Al poco tiempo, le brindábamos a Male un baile mixto, entre Luis y yo
(el ya había bailado solo antes). Momentos después, mis senos desnudos
se posaron tímidos sobre la mesa; Male estaba ya sin tanguita, con ese
minivestido rojo hasta la cintura, depilada por completo, no dudé en
ponerme de rodillas frente a ella, para probarla toda.
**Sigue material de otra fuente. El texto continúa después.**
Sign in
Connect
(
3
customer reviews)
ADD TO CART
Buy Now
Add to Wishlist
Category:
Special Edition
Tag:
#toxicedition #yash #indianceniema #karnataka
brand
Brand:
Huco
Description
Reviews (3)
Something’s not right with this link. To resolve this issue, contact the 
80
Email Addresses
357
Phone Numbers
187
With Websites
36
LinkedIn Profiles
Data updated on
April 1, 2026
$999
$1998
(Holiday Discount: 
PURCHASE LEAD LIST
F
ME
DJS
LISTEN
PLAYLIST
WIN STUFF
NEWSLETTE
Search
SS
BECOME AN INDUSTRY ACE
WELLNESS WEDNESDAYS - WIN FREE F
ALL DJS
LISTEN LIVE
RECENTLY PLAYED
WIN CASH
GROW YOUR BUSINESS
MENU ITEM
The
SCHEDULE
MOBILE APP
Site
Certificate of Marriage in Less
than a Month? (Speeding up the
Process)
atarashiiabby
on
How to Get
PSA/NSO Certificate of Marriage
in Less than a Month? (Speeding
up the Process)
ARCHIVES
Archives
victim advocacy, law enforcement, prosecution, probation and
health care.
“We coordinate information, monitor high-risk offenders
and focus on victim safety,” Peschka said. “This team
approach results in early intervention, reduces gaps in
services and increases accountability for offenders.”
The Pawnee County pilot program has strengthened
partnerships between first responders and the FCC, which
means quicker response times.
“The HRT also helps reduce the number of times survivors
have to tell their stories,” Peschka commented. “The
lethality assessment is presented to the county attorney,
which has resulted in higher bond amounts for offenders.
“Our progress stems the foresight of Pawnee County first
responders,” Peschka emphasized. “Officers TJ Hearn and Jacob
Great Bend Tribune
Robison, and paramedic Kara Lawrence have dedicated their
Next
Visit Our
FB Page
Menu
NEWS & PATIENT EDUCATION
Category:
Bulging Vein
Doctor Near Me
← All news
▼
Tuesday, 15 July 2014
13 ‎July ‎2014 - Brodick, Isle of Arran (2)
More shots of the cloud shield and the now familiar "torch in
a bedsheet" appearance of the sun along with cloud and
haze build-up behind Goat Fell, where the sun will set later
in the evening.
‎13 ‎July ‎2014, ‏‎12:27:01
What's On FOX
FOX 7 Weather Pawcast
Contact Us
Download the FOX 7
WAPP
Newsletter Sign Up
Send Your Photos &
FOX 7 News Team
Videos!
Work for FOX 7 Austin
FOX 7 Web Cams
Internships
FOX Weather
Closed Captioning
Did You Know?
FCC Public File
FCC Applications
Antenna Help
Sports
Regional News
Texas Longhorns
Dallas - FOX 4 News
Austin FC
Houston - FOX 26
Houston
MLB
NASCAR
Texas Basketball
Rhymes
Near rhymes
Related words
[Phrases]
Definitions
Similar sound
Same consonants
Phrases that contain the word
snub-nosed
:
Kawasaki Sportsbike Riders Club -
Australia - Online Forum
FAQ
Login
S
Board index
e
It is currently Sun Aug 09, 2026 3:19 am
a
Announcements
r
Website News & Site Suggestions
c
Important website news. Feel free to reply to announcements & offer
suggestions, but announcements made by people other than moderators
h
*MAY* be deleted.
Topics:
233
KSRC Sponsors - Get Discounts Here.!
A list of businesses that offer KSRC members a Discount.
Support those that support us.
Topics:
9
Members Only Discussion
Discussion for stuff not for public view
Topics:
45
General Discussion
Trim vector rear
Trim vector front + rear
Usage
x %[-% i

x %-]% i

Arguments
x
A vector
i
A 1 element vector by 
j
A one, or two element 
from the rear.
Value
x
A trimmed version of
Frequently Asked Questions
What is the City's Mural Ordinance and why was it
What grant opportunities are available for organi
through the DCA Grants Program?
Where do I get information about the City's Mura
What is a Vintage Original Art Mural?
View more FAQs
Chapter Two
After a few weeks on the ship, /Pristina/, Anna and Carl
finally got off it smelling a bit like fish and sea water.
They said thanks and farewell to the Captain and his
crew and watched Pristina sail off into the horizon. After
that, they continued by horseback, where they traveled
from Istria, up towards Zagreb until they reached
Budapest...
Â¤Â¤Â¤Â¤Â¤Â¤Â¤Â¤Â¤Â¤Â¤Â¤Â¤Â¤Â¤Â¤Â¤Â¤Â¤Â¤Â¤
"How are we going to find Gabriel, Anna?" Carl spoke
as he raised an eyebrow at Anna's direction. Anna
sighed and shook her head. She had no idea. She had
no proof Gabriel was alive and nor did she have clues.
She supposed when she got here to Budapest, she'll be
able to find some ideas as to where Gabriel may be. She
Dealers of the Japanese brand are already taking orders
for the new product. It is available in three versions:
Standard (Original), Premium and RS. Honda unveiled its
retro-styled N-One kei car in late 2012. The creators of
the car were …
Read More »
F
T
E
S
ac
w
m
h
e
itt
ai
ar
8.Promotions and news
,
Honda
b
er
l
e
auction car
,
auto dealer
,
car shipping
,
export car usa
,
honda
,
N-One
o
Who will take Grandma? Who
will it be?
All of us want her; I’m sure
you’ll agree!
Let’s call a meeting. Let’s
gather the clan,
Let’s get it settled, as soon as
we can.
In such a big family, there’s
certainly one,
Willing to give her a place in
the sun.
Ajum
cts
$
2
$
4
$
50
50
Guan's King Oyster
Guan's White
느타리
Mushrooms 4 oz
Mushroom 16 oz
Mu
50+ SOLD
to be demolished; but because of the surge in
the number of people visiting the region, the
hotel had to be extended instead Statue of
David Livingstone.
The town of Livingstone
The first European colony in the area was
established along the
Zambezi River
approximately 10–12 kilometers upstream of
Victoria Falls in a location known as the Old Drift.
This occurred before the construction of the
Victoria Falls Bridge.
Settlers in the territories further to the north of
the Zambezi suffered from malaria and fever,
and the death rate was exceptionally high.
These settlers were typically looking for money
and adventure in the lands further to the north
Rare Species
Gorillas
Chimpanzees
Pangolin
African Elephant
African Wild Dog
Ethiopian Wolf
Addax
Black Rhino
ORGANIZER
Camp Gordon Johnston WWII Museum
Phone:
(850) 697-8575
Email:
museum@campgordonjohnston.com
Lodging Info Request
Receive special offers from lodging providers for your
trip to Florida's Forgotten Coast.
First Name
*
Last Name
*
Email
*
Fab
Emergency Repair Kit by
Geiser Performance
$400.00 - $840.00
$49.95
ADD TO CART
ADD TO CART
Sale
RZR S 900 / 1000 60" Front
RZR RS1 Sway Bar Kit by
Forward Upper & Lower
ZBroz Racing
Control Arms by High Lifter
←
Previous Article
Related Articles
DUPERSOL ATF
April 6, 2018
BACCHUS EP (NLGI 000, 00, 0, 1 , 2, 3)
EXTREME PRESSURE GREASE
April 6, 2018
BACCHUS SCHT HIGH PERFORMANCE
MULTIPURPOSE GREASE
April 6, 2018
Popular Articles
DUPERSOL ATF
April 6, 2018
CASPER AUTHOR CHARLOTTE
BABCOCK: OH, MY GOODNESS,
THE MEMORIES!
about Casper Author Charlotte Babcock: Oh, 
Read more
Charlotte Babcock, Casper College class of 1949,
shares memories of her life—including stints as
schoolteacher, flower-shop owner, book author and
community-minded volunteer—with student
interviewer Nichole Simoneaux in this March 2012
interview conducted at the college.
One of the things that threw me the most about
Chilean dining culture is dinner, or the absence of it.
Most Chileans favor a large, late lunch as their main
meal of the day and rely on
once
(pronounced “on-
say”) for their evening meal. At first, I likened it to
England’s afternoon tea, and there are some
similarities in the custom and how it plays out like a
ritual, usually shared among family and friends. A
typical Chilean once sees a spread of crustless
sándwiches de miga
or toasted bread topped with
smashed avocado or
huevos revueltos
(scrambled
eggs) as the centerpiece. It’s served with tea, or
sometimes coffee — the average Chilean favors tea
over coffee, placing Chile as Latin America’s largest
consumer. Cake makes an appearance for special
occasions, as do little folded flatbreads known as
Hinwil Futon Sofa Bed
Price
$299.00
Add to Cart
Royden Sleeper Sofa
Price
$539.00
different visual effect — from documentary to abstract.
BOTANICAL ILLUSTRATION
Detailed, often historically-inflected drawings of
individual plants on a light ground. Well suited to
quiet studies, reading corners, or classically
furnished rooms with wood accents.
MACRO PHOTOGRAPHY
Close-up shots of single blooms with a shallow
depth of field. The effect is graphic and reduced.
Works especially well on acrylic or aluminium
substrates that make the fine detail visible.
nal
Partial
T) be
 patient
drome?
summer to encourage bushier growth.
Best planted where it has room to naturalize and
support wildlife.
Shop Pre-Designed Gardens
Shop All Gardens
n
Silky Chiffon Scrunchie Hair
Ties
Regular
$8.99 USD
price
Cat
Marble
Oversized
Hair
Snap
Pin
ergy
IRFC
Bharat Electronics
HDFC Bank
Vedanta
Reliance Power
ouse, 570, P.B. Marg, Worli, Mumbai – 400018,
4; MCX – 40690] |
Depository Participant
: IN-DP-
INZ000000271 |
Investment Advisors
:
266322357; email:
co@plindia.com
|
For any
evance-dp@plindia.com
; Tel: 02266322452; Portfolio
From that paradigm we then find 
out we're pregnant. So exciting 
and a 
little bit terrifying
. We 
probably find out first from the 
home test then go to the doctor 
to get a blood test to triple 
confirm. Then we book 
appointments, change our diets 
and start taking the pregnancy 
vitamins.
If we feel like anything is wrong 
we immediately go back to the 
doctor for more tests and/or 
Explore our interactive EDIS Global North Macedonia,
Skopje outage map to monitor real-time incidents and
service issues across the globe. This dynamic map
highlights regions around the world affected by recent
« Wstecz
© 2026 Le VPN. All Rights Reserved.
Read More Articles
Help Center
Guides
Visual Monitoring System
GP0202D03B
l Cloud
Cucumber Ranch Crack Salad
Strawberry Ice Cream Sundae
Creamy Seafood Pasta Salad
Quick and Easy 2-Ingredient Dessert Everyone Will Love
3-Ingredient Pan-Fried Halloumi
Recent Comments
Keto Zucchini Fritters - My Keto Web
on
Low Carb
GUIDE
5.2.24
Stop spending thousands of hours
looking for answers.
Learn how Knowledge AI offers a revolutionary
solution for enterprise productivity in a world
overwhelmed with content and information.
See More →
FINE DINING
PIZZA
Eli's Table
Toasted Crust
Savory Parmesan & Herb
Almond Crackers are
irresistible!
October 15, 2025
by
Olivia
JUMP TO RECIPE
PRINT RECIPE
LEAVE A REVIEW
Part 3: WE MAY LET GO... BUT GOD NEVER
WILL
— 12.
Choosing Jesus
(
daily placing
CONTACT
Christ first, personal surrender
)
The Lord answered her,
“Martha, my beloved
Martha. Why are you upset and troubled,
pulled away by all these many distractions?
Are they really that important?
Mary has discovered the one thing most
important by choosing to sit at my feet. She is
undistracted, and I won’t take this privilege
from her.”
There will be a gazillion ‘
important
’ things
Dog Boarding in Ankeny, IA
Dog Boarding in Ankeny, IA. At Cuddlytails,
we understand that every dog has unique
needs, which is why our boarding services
Mis dedos, cómplices fieles, me ayudaban a abrir sus labios vaginales
para chupar ese clítoris que se ofrecía sin reserva alguna, chupaba,
lamía, mordía con suavidad sus labios inferiores, uno a uno, aprisionaba
su clítoris en mis labios mientras mi lengua dibujaba figuras amorfas
sobre él.
Bajé un poco más, metí uno de mis dedos para comprobar la humedad dentro
de ella. Luis se acercó y ofreció su pene erecto al máximo para que
Male lo disfrutara con su boca. Abrí más sus labios y fue mi lengua la
que se internó en su vagina, probando como nunca antes a una mujer,
maravillándome ante esa deliciosa sensación de provocar placer a alguien
de mi mismo sexo.
Ahora la sorprendida era yo, al sentir las manos de Luis recorriéndome,
desnudándome casi totalmente, porque me dejó puesta la tanguita blanca
que me había solicitado, lo sentía acariciar mis senos, apretándolos con
ambas manos, tocaba mi vulva de principio a fin, mojándome, sintiéndome
con sus dedos.
Sentí a Luis penetrándome así, arrodillado detrás de mí, frotando mi
clítoris; yo no dejaba de lamer a Male, quería sentir su orgasmo en mi
lengua, sentir sus contracciones, provocarle todo el gozo posible,
estaba a punto de venirme yo también, solo se escuchaban jadeos, gemidos
ricos.
De pronto Male se incorporó, presionó mi cara contra su vagina y
comenzó a temblar, estaba regalándome sus mieles, entonces Luis comenzó a
acariciar mi ano, y al sentirlo ahí, rondando ese lugar, me hizo
terminar como nunca. Se salió de mí, retiró el condón y nos ofreció su
deliciosa verga a ambas, que devoramos sin ninguna restricción, lamiendo
a la par testículos y pene, hasta que (sin avisar) empezó a eyacular
deliciosamente, mojando nuestros rostros, nuestras lenguas que se
cruzaban en su glande.
La alarma de mi cel sonaba, la había puesto para que “no se me fuera el
bus”, nos vestimos aprisa, y oh sorpresa, nos dimos cuenta de que las
cortinas estuvieron siempre abiertas!!! Menos mal que estábamos en el 4°
piso, jajá. Salimos corriendo (literalmente) hacia la terminal de
autobuses. Nos despedimos yo creo, con ganas de mucho más, y espero muy
pronto volver a verlos.
Yo ahí, metida en un autobús con 40 personas más y oliendo a sexo!!.
Gracias Male y Luis por la inolvidable experiencia de conocerlos y
disfrutarlos como ni yo misma imaginaba.